Active form of CD8 is dimer, three different dimers have been detected CD8αα, CD8αβ, and CD8ββ^[2]

CD8 chains contain several essential cysteine residues critical for their structural and functional roles. A disulfide bond between two cysteines in the IgV domain (C43-C115 in CD8A; C41-C116 in CD8B) is a defining feature of the immunoglobulin fold, stabilizing the two beta sheets that form this domain. Additionally, C181, the last residue of the stalk region in CD8A, is critical for the dimerization, since it forms an inter-subunit disulfide bond. In CD8αα dimers, it pairs with C181 of another CD8A monomer, while in CD8αβ dimers, it pairs with C168 of CD8B.

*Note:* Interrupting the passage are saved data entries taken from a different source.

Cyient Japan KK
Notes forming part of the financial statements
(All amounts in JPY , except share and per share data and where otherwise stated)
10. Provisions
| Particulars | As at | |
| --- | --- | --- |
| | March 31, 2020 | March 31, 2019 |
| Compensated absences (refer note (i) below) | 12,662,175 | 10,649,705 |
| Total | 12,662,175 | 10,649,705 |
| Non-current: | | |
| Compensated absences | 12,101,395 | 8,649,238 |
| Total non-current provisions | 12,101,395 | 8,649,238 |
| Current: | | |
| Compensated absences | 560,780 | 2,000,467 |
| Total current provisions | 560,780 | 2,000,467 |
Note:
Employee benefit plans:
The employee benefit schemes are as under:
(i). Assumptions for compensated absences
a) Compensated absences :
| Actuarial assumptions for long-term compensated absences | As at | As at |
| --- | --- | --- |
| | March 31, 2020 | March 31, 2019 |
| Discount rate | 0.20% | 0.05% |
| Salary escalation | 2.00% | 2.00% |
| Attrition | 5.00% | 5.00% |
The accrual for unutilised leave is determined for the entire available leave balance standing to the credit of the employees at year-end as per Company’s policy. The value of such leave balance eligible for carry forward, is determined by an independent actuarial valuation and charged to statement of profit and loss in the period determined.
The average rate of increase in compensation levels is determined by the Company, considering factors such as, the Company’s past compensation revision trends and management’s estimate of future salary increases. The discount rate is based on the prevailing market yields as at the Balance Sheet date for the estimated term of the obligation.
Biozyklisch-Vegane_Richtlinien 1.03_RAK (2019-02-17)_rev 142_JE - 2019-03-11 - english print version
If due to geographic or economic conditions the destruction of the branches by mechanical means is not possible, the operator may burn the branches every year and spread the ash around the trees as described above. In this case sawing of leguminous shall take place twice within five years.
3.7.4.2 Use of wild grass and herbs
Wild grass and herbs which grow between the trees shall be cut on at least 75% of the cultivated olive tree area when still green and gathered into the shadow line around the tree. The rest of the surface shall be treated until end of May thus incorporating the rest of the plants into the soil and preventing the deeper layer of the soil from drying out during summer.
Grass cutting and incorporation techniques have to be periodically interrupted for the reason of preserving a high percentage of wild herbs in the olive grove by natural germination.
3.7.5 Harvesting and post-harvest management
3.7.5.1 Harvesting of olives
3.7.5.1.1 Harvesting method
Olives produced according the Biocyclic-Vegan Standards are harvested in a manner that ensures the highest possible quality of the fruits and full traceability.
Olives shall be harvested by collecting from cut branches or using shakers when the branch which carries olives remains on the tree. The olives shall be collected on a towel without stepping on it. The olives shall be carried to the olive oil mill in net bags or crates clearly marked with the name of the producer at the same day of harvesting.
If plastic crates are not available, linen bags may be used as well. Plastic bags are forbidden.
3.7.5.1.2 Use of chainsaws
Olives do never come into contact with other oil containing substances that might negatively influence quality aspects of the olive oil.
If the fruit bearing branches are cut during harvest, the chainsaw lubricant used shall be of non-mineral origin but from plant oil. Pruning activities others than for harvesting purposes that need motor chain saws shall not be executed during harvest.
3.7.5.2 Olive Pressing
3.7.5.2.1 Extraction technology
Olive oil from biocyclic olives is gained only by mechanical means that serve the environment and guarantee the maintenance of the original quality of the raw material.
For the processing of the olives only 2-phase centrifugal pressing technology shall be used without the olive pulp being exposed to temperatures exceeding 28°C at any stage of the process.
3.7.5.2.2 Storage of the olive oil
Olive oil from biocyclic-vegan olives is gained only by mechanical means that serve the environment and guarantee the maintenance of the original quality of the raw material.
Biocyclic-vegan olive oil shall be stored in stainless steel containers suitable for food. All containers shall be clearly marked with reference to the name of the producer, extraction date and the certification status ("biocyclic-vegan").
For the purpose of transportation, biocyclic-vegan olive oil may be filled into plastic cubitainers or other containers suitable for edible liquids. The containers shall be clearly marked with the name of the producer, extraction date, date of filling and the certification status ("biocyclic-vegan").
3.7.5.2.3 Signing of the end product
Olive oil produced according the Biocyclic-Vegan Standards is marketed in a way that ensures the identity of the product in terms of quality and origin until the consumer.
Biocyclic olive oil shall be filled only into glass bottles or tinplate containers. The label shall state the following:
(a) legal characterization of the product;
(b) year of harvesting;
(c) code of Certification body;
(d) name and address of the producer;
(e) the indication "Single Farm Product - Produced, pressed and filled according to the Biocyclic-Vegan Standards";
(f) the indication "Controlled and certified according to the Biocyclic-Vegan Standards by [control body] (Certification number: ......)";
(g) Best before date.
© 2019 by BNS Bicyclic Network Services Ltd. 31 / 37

Cysteine residues in the transmembrane helix (TMH) of CD8A also play an important role in dimerization. Studies have shown that a chimeric CD8A containing the TMH of another protein, such as the interleukin-2 receptor, exhibits a significantly reduced dimeric form.^[3]

The cytosolic portion of CD8A (but not CD8B) contains two cysteine residues, Cys215 and Cys217, which are integral to the Lck recognition site. Together with a Zn²⁺ ion and two cysteines (Cys20 and Cys23) from Lck, these residues help position the kinase near the TCR to phosphorylate the ITAM regions of CD3 subunits.

Furthermore, other cysteine residues in the cytoplasmic regions of both CD8A and CD8B can undergo palmitoylation. Palmitoylation is crucial for targeting proteins to specialized membrane regions, including lipid rafts and immunological synapses. For CD8, palmitoylation facilitates the recruitment of Lck bound to CD8 to the immunological synapse, enhancing proximity to the ITAM regions of CD3 and promoting efficient TCR signaling.